• [WORK INSTRUCTION] Collect the lines of the entries where "assign" shows up.

• [THE INPUT]
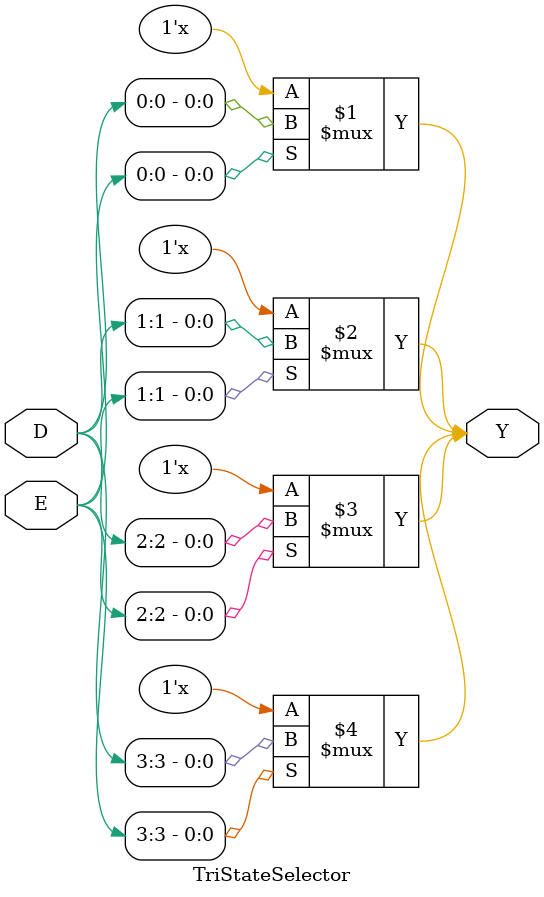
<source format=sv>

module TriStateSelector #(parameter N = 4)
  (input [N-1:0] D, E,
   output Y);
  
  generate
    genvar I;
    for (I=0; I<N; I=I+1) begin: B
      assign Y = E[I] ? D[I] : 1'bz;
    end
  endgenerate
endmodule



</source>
* * *
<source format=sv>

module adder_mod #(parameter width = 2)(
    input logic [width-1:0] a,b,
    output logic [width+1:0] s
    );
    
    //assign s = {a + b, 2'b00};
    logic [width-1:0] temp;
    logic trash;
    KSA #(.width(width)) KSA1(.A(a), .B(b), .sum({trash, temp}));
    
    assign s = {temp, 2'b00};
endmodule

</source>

• [EXERCISE OUTPUT]
      assign Y = E[I] ? D[I] : 1'bz;
    //assign s = {a + b, 2'b00};
    assign s = {temp, 2'b00};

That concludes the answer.